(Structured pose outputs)
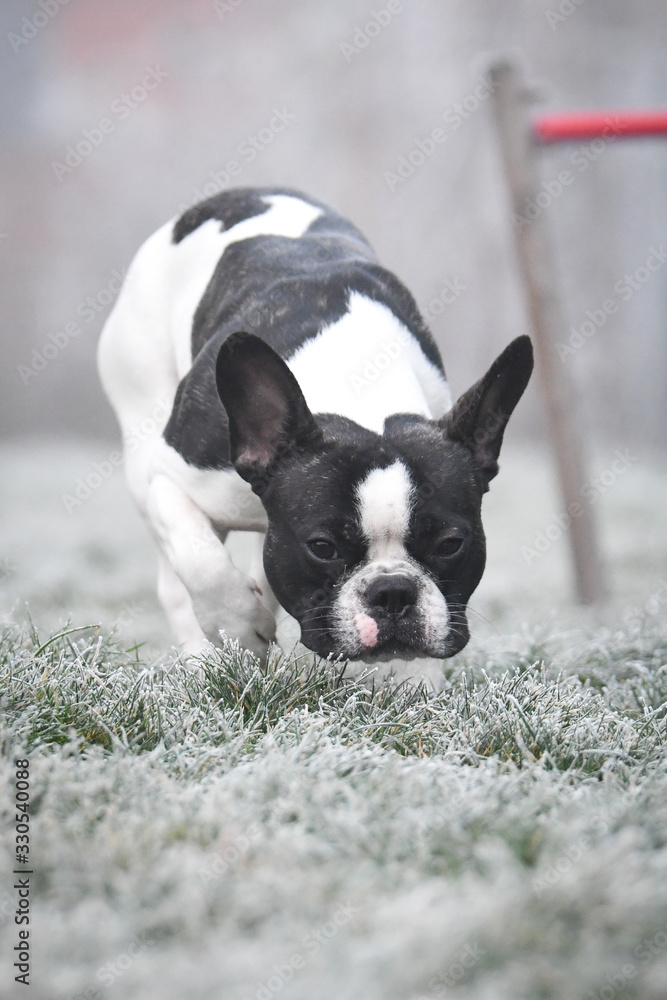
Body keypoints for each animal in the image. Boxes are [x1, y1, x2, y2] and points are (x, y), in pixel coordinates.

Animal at [98, 188, 532, 672]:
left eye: (451, 544)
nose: (392, 591)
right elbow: (201, 560)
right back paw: (200, 656)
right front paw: (238, 626)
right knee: (176, 576)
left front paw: (414, 679)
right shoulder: (172, 478)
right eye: (322, 547)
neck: (361, 383)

Assignment
Extract all lines from the data in which "right" is found.

Answer to the exercise
right elbow: (201, 560)
right back paw: (200, 656)
right front paw: (238, 626)
right knee: (176, 576)
right shoulder: (172, 478)
right eye: (322, 547)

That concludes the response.